地図の他に、PythonでGIS用シェープファイルを可視化すると同様にフェリー航路も可視化する。フェリー航路のシェープファイルは、国土地理院のホームページにある地球地図日本の第2.2版ベクタの全レイヤを使う。ファイルをダウンロードして解凍しておく。フェリー航路のシェープファイルはferryl_jpn.shp。

地図とフェリー航路を可視化するコードは以下の通り。

import matplotlib.pyplot as plt
import cartopy.crs as ccrs
import geopandas as gpd

# 解凍したフェリー航路のシェープファイルのパス
path_ferry =  "gm-jpn-all_u_2_2/ferryl_jpn.shp"
df_ferry = gpd.read_file(path_ferry)

plt.figure(figsize=(20, 16))

# 地図投影法を指定
ax = plt.axes(projection=ccrs.PlateCarree())

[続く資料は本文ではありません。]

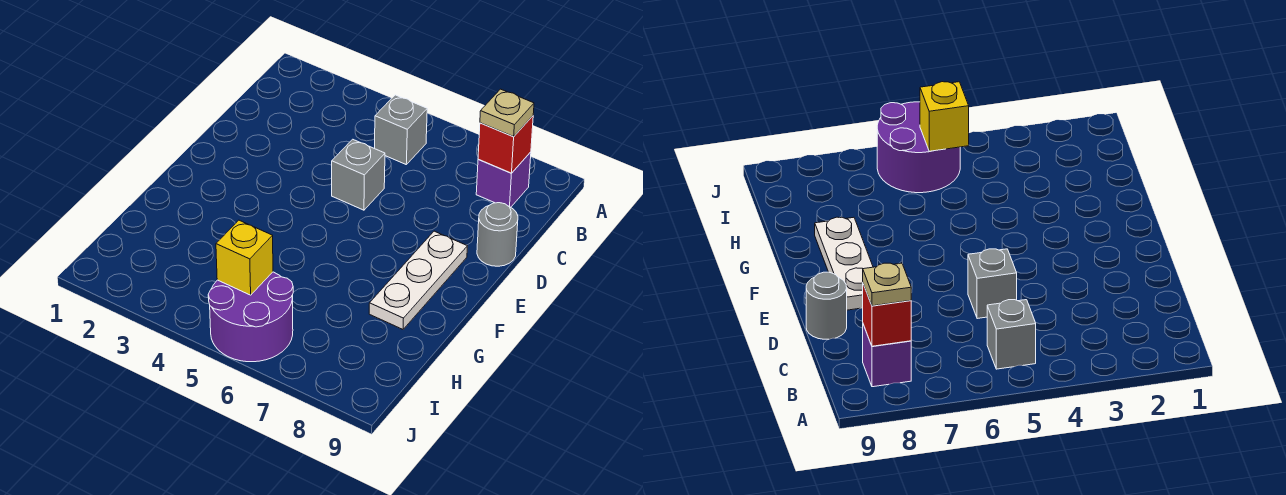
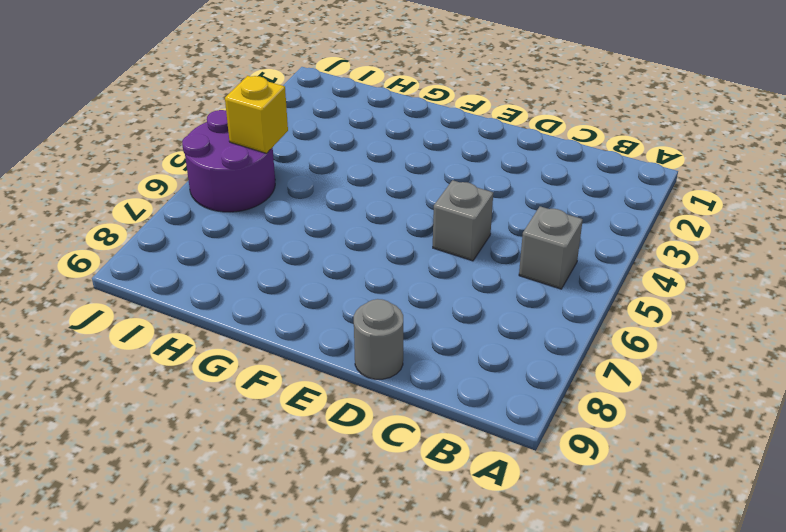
none -> purple 1x1 brick [476,152,531,207]
none -> white 1x3 plate [369,231,467,329]

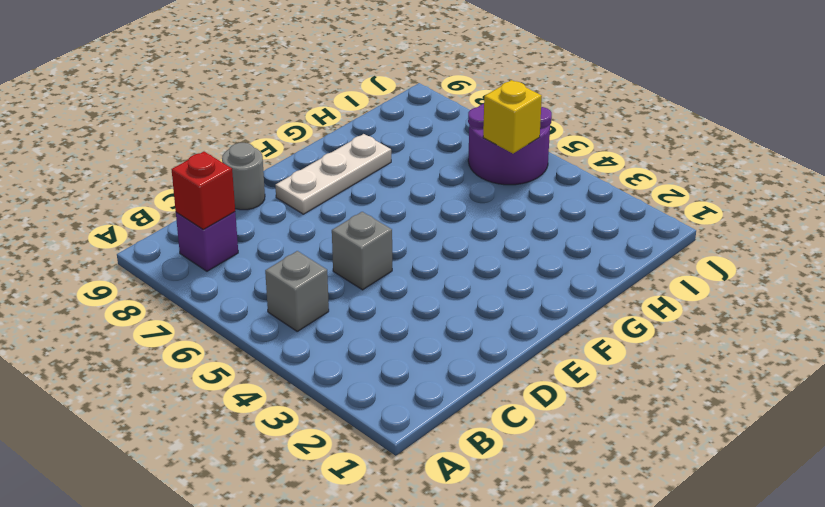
none -> tan 1x1 plate [480,89,534,137]

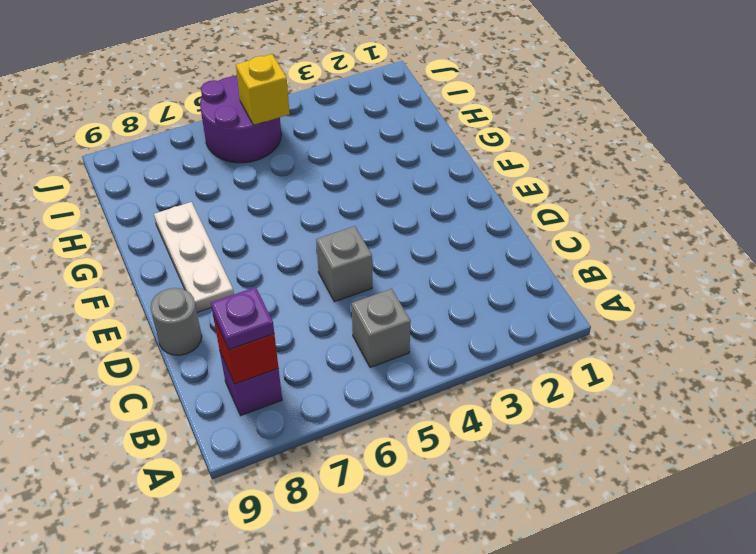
purple 1x1 plate [211,287,274,349] -> tan 1x1 plate [480,89,534,137]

# Natural Earthの地図シェープファイル(解像度10m)を読み込む
ax.coastlines(resolution='10m')

# フェリー航路をプロット
df_ferry.plot(ax=ax, color='blue', linewidth=1.0, label='Ferry routes')

以下のように地図とフェリー航路が表示される。クリッピングされる地図の位置は、読みこんだシェープファイル(今回はフェリー航路)の位置により自動調整される。

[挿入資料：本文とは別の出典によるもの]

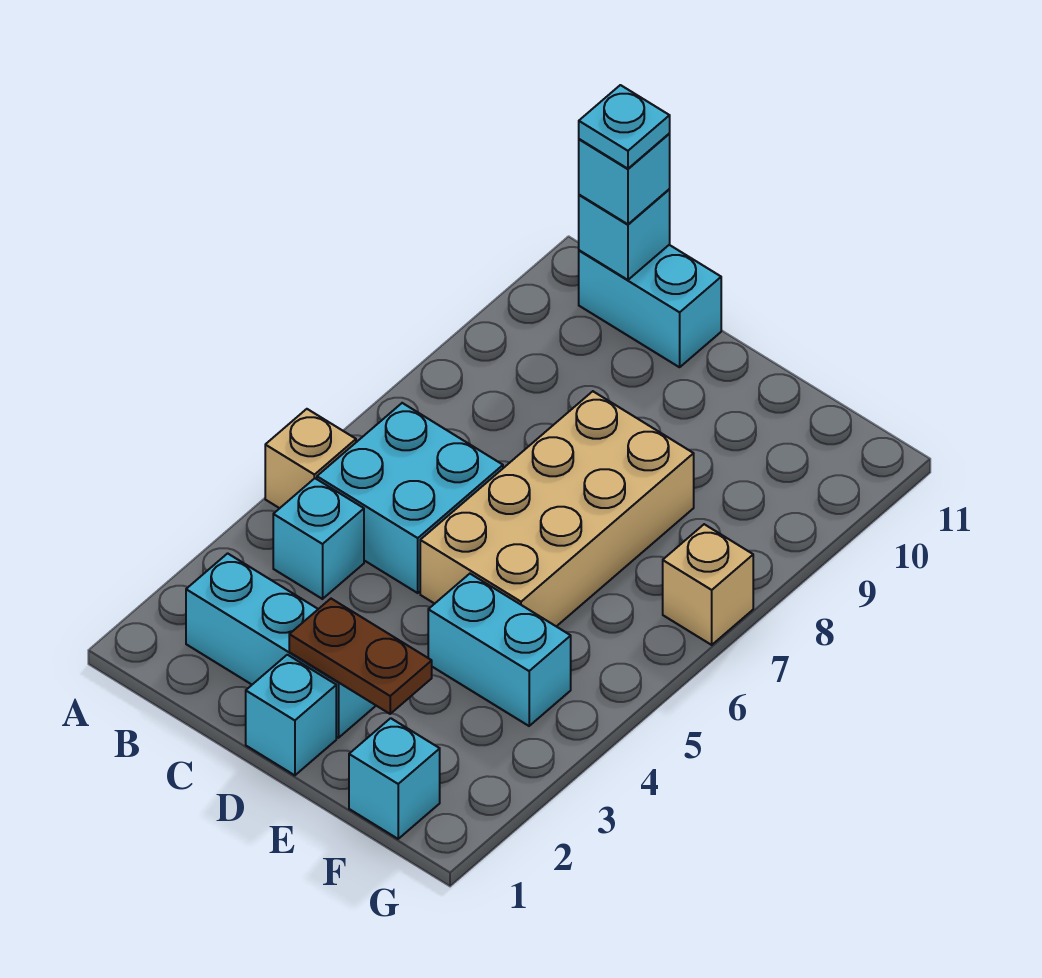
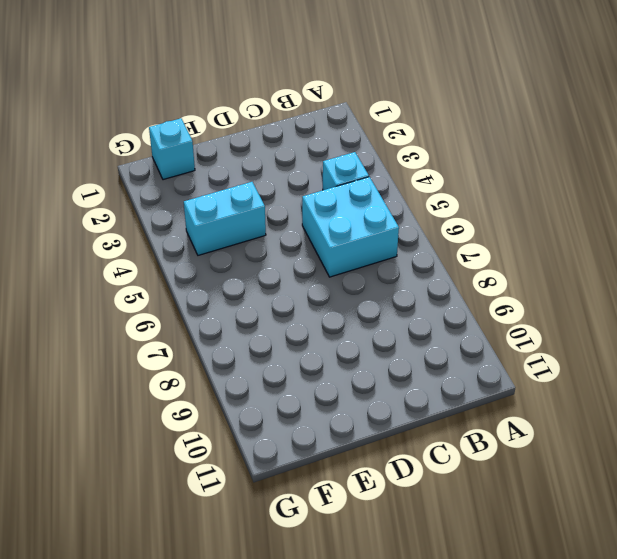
none -> tan 1x1 brick [265,409,356,508]
none -> cyan 1x3 brick [186,553,376,738]
none -> cyan 1x2 brick [579,245,721,367]

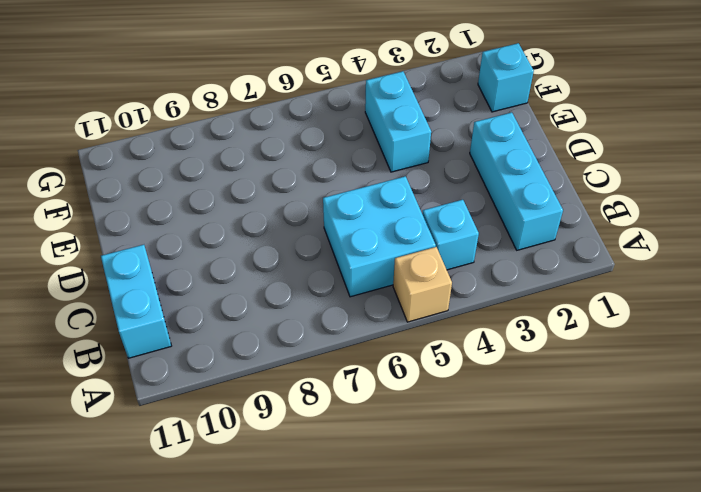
none -> cyan 1x1 brick [246,655,336,775]
none -> tan 2x4 brick [420,391,694,626]
none -> tan 1x1 brick [663,524,753,645]

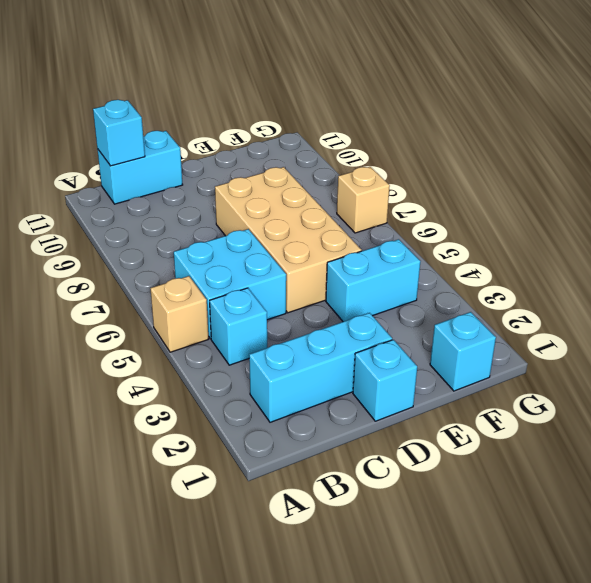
none -> brown 1x2 plate [289,599,432,714]
none -> cyan 1x1 brick [579,134,670,224]
none -> cyan 1x1 plate [579,85,670,169]

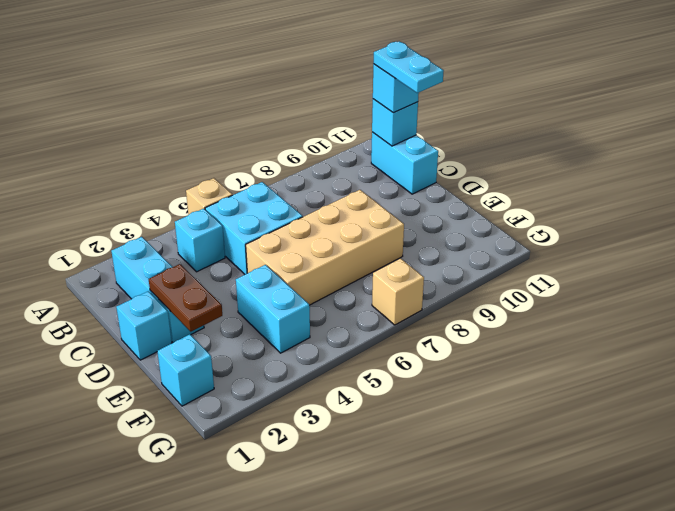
cyan 1x2 plate [373,42,444,93] -> cyan 1x1 plate [579,85,670,169]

北海道が途中で切れているので北海道全体がクリッピング範囲に入るようにしてみる。Cartopyにはset_extentというメソッドが用意されていて、任意の場所でクリッピングできるらしいのだが、実行しても処理が途中で落ちてしまう。ここでは回避策として、透明なポリゴンの境界を配置して、クリッピング位置が自動調整されたときに北海道が切り取られないようにする。

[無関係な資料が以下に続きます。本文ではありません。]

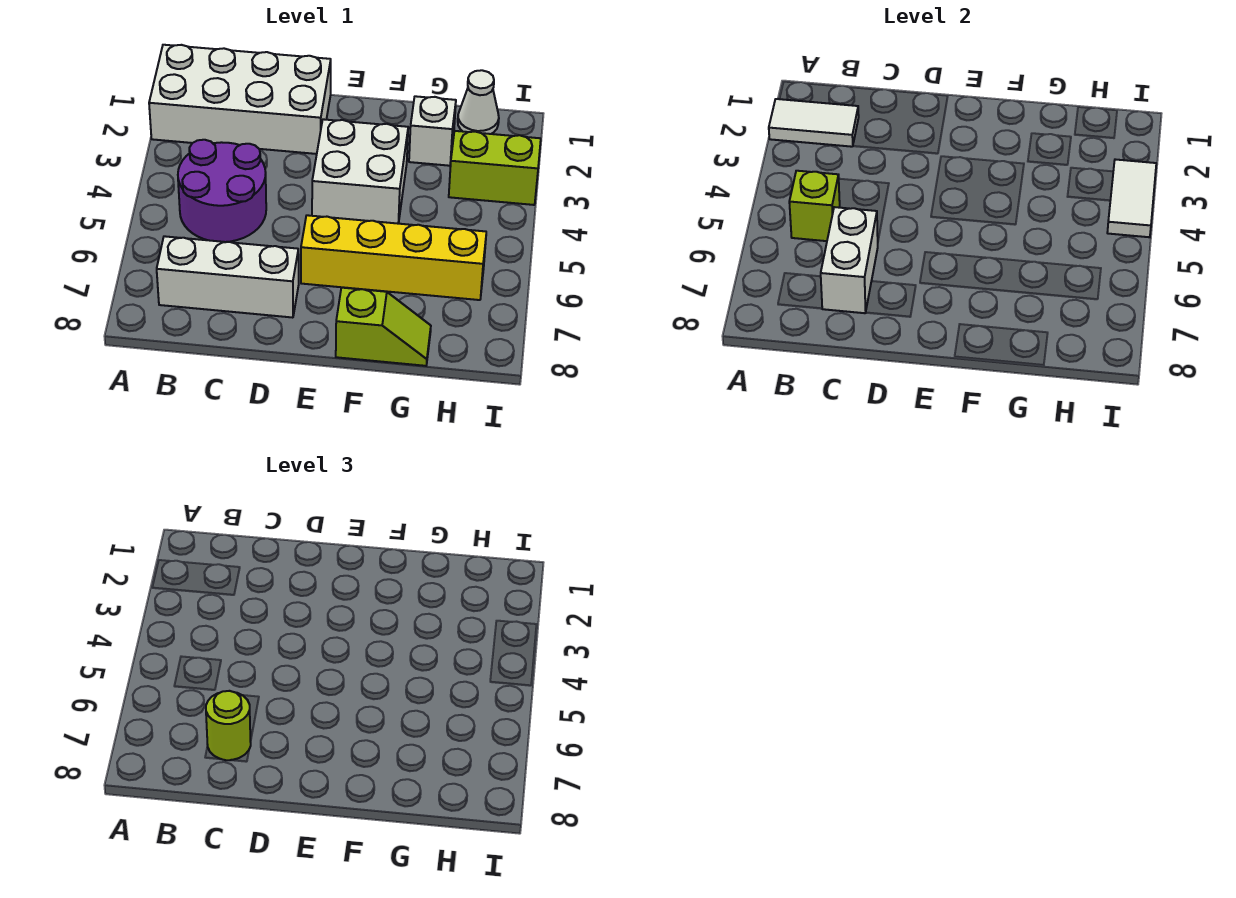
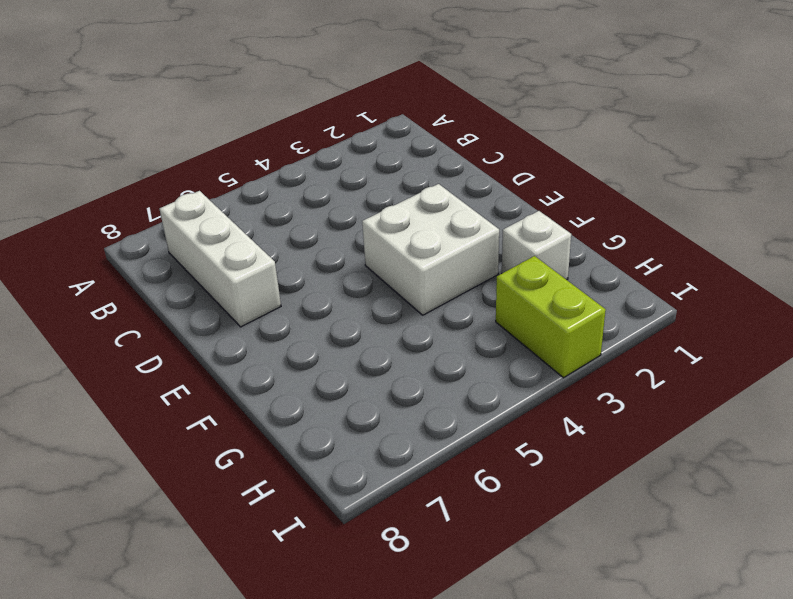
none -> white 2x4 brick [149,45,331,154]
none -> purple 2x2 round brick [178,140,266,242]
none -> yellow 1x4 brick [301,215,486,300]

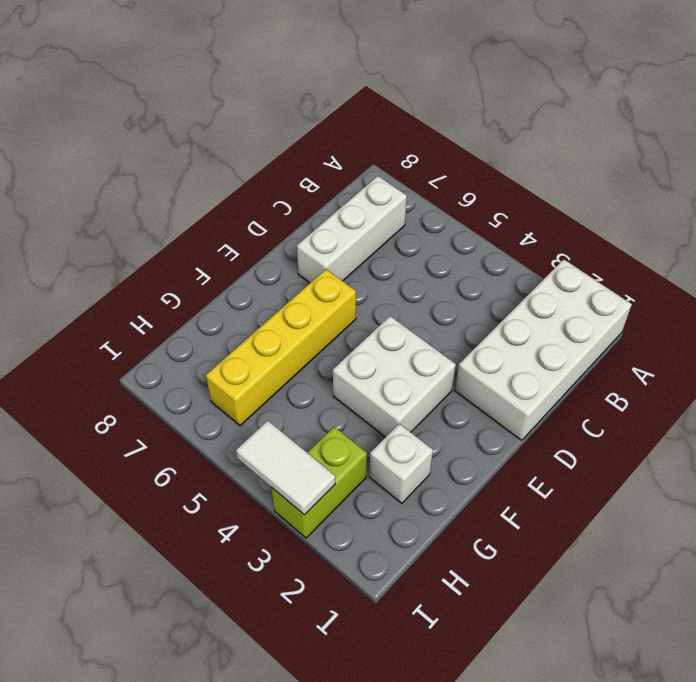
none -> purple 2x2 round brick [178,140,266,242]
none -> lime 1x2 slope [336,288,431,366]
none -> white 1x1 cone [458,70,499,134]

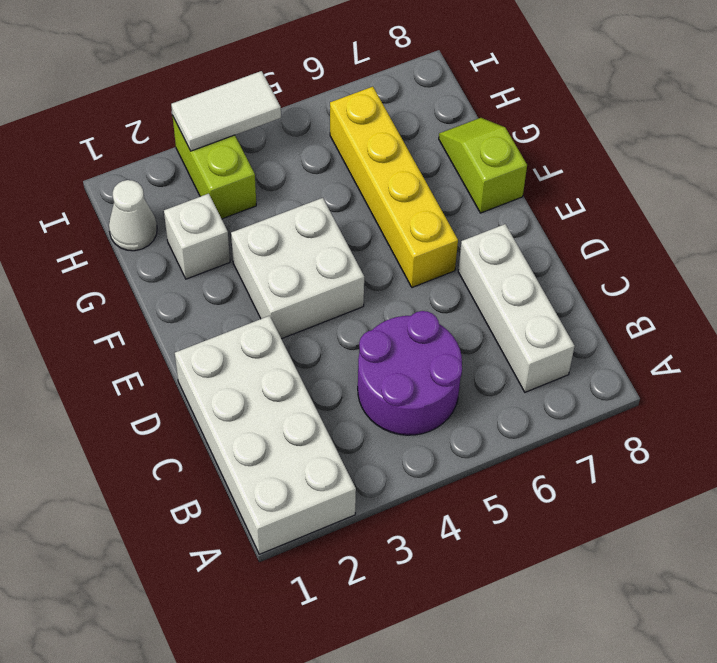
none -> white 1x2 tile [769,99,859,147]
none -> lime 1x1 brick [789,171,840,241]
none -> white 1x2 brick [821,207,878,313]

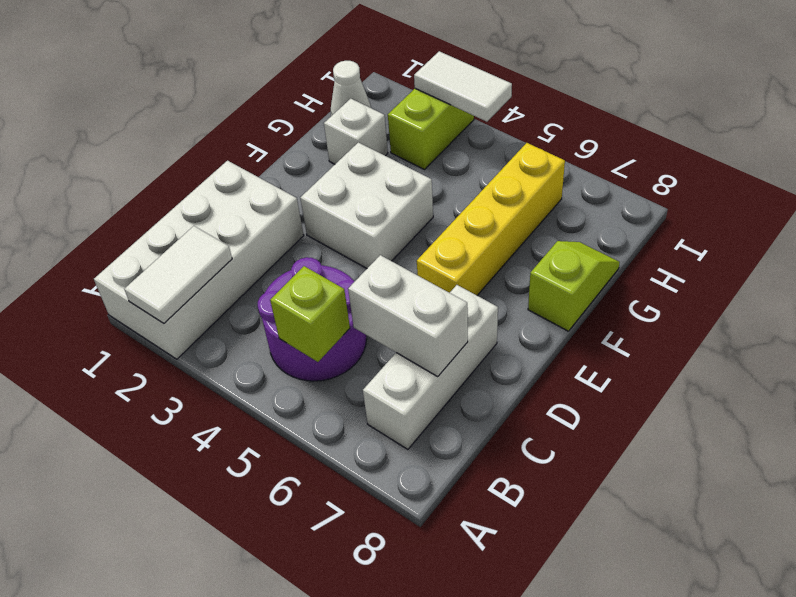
none -> lime 1x1 round brick [206,691,251,760]

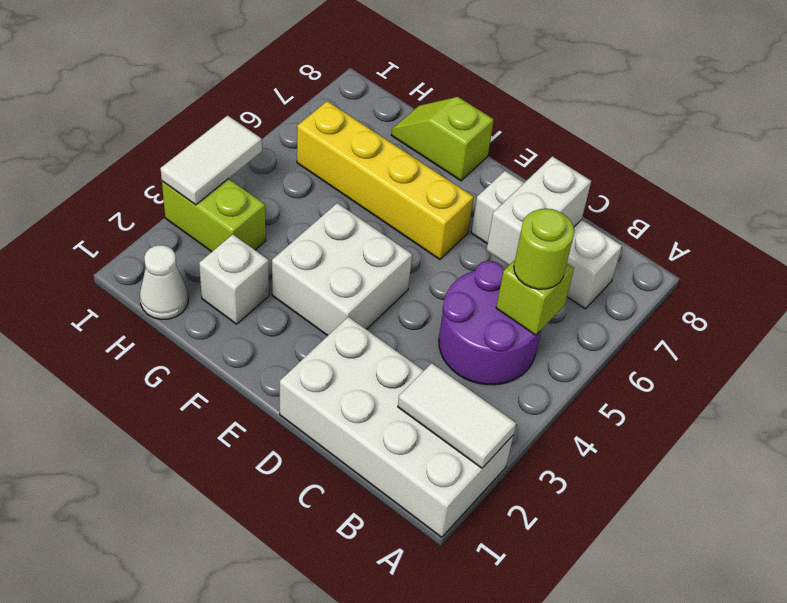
lime 1x1 round brick [514,209,574,289] -> lime 1x1 round brick moved to [206,691,251,760]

import matplotlib.pyplot as plt
import cartopy.crs as ccrs
import geopandas as gpd
from shapely.geometry import Polygon

# 解凍したフェリー航路のシェープファイルのパス
path_ferry =  "gm-jpn-all_u_2_2/ferryl_jpn.shp"
df_ferry = gpd.read_file(path_ferry)

plt.figure(figsize=(20, 16))

# 地図投影法を指定
ax = plt.axes(projection=ccrs.PlateCarree())

# Natural Earthの地図シェープファイル(解像度10m)を読み込む
ax.coastlines(resolution='10m')

# フェリー航路をプロット
df_ferry.plot(ax=ax, color='blue', linewidth=1.0, label='Ferry routes')

# 指定範囲で地図を切り取る
# set_extentがエラーになるので透明なポリゴンの境界で対処
# ax.set_extent([130, 150, 30, 40], crs=ccrs.PlateCarree())
polygon = Polygon([(130, 40), (150, 40), (150, 30), (130, 30), (130, 40)])
poly_gdf = gpd.GeoDataFrame([1], geometry=[polygon], crs=df_ferry.crs)
poly_gdf.boundary.plot(ax=ax, alpha=0)

以下のように北海道が途中で切れることなくプロットされた。